29. A 2-month-old incision, although healed, is still visibly obvious
A 2-month-old incision, although healed, is still visibly obvious. The incision line and suture marks are distinct, vascular, and red.
3rd month recovery of tensile strength to 70-80% of normal.
By 1 year, the incision is white and avascular but usually still identifiable. As the scar fades further, it is often slowly deformed into an irregular line by stresses in the skin.

30. Complication in wound healing
Deficient scar formation: lead to two type of complication
Wound dehiscence.
Ulceration.
Excessive formation of repair component (hypertrophic scar).
Formation of contracture as in hand and face.

31. Effects of Scarring
Although scarring is essential to the repair of most injuries, scarring in parenchymal organs modifies their complex structure and never improves their function.
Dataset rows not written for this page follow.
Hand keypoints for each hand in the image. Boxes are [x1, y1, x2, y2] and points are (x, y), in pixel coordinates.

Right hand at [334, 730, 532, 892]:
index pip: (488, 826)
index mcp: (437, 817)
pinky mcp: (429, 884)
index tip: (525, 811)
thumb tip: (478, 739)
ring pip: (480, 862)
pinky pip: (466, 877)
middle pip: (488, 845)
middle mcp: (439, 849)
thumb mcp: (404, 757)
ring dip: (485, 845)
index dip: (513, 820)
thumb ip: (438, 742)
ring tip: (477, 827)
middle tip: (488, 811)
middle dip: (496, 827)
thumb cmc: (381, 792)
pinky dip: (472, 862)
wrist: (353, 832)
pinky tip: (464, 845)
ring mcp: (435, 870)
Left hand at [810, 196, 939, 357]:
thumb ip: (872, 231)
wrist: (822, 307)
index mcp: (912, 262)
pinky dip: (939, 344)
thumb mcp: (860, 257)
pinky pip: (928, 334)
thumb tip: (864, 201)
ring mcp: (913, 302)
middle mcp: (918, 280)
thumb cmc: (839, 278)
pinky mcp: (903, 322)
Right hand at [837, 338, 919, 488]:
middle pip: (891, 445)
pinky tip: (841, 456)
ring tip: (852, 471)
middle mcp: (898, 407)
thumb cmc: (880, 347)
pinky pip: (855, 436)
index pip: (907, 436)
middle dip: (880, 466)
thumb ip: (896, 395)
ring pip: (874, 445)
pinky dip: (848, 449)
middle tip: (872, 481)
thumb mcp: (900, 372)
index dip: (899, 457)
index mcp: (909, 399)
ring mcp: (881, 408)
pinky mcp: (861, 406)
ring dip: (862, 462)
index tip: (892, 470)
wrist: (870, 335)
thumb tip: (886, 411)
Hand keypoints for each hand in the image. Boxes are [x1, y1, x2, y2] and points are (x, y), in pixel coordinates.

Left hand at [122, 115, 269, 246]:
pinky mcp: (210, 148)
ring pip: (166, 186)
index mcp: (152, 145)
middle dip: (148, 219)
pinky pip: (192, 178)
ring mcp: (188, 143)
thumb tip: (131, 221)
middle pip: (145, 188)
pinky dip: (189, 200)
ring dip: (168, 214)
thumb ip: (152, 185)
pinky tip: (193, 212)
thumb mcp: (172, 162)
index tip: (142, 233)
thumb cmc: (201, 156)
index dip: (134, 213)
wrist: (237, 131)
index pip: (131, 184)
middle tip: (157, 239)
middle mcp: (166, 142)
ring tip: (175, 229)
For example, in the heart, the scar of a myocardial infarction serves to prevent rupture of the weakened wall of the heart but reduces the amount of contractile tissue.
If extensive enough, it may be associated with congestive heart failure or the formation of a ventricular aneurysm.

32. Alveolar fibrosis in the lung causes respiratory failure.
Infection within the peritoneum or even surgical exploration may lead to adhesions and intestinal obstruction.
Scarring in the skin following burns or surgical excision of lesions may produce unsatisfactory cosmetic results or worse, deficits in limb function because of wound contractions.

33. Excessive Scar Formation
Inordinate deposition of extracellular matrix, mostly excessive collagen, at the wound site results in a hypertrophic scar.
keloid is an exuberant hypertrophic scar that tends to progress beyond the site of initial injury and recurs after excision.
Histologically, both of these types of scars exhibit broad and irregular collagen bundles, with more capillaries and fibroblasts than expected for a scar of the same age.

34. More clearly defined in keloids than in hypertrophic scars, the rate of collagen synthesis, the ratio of type III to type I collagen, and the number of reducible cross-links, remain high.

35. Excessive Regeneration and Repair
pyogenic granuloma. This lesion is a localized, persistent, exuberant overgrowth of granulation tissue, most commonly seen in gum tissue in pregnant women.
pyogenic granuloma is a transitional lesion, resembling granulation tissue but behaving almost as an autonomous benign neoplasm.